Between you and me and the Post!
When he first ketches sight of his dinner menoo,
And sees he's set down to good old Irish stoo—
Which he's sick of by this time—now, tell me, ain't you?
Between you and me and the Post!

(This happy and pointed allusion to the Irish Question is sure to provoke loud laughter from an audience of Radical sympathies. For Unionists, the words "Lord Sorlsbury's" can be altered by our patent reversible method into "the G. O. M.'s," without at all impairing the satire.) Chorus, as before.

The G. O. M.'s hiding a card up his sleeve.
Between you and me and the Post!
Any ground he has lost he is going to retrieve,
And what his little game is, he'll let us perceive,
And he'll pip the whole lot of 'em, so I believe,
Between you and me and the Post! (Chorus.)

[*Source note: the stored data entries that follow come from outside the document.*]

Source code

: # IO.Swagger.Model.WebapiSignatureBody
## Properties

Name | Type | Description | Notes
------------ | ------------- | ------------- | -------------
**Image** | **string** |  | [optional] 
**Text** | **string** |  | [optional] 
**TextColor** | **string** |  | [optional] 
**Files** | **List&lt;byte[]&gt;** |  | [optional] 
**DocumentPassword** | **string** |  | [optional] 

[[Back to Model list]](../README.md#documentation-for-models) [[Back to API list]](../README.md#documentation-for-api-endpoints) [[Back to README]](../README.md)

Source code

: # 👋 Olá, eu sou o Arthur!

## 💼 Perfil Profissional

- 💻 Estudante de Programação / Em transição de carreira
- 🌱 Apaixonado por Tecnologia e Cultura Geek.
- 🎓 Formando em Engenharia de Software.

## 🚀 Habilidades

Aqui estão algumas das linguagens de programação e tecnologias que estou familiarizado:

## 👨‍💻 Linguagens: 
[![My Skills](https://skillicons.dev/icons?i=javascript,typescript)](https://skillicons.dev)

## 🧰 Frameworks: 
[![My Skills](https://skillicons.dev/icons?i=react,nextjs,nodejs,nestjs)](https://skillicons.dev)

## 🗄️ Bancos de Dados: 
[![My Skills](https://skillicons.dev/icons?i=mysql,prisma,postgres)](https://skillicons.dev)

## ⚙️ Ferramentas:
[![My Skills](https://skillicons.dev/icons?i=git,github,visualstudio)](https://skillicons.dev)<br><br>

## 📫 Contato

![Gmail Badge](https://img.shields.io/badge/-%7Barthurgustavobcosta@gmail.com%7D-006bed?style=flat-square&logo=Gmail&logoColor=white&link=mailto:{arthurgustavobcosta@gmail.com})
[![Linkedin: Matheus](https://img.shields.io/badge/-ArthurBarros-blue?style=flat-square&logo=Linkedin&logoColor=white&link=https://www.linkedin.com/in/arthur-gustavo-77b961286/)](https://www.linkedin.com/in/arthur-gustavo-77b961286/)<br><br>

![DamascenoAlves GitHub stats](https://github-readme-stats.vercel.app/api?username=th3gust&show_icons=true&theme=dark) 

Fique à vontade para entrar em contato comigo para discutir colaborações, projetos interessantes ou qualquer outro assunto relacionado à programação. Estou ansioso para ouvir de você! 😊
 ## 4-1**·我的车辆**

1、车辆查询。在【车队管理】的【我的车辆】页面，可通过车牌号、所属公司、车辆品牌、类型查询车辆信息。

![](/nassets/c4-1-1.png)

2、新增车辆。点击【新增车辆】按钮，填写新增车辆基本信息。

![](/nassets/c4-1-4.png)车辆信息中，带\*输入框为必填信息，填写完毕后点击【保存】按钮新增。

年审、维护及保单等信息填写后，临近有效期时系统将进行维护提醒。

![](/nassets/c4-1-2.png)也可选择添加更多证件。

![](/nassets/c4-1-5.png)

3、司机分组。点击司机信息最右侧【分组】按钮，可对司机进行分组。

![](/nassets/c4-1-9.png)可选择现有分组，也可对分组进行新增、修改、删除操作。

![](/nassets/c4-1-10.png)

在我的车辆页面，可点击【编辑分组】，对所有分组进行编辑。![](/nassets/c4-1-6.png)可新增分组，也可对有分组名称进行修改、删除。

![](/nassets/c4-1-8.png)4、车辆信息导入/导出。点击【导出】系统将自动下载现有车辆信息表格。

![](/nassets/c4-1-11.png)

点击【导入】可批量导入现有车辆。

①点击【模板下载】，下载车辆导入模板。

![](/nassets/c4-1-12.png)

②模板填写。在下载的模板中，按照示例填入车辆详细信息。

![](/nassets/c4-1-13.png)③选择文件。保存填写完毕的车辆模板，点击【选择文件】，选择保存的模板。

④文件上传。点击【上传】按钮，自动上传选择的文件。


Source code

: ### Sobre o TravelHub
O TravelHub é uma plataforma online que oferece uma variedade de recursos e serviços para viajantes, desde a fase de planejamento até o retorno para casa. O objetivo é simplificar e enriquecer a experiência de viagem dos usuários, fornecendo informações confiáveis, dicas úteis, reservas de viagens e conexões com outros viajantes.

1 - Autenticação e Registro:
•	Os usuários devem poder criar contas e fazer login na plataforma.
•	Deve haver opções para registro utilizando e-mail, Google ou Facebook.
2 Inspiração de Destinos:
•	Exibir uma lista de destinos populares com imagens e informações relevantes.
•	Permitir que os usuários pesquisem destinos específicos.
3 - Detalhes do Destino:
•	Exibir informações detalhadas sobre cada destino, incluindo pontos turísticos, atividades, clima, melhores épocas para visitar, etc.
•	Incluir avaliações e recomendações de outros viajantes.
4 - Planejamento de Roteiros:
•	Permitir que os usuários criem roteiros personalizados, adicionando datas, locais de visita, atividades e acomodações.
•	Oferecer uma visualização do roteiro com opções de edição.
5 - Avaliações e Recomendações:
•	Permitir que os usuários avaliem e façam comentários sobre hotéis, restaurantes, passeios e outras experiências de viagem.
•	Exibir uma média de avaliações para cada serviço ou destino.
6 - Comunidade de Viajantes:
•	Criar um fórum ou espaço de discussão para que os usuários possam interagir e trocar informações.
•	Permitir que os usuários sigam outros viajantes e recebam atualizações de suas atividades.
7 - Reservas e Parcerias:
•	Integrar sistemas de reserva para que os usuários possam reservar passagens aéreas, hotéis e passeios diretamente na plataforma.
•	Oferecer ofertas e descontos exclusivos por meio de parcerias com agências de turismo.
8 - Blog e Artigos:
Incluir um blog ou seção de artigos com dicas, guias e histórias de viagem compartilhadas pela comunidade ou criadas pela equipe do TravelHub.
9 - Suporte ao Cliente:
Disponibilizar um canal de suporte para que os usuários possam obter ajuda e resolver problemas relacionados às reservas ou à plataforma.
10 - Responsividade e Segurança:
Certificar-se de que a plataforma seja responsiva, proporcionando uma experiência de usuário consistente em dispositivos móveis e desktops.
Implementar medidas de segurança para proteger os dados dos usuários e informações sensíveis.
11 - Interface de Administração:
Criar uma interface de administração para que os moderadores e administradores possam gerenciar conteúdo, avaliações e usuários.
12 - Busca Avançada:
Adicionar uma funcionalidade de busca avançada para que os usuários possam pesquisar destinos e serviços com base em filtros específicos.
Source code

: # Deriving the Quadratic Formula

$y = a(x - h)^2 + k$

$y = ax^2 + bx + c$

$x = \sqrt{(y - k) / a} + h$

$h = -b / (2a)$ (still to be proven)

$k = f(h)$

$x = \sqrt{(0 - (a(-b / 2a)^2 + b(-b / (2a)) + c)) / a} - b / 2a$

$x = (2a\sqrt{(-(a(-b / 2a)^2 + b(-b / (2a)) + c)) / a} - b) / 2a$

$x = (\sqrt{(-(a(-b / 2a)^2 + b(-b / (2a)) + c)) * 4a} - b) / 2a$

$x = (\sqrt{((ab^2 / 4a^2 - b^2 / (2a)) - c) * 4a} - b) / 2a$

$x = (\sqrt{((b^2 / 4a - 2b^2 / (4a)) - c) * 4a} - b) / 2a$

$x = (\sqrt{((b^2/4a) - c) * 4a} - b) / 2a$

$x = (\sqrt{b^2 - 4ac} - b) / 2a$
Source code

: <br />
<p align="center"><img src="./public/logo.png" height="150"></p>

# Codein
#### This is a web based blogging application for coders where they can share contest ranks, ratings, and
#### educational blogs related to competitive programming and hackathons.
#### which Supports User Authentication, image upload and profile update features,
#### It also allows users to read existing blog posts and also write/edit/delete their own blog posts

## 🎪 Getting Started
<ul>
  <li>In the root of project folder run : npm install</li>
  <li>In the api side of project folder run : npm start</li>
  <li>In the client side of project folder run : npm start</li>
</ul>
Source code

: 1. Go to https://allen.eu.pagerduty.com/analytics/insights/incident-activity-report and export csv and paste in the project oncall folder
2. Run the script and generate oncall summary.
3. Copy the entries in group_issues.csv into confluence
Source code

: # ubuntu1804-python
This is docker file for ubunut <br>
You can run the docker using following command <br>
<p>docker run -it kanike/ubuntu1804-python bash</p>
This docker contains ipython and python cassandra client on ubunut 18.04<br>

(The hit will be made quite as palpably for the other side by substituting "Lord Sorlsbury's," &c., at the beginning of the first line, should the majority of the audience be found to hold Conservative views.)

Little Randolph won't long be left out in the cold.
Between you and me and the Post!
If they'll let him inside the Conservative fold,
He has promised no longer he'll swagger and scold,
But to be a good boy, and to do as he's told,
Between you and me and the Post! (Chorus.)

(The mere mention of Lord Randolph's name is sufficient to ensure the success of any song.)

Joey Chamberlain's orchid's a bit overblown,
Between you and me and the Post!

(This is rather subtle, perhaps, but an M.-H. audience will see a joke in it somewhere, and laugh.)

'Ow to square a round table I'm sure he has shown.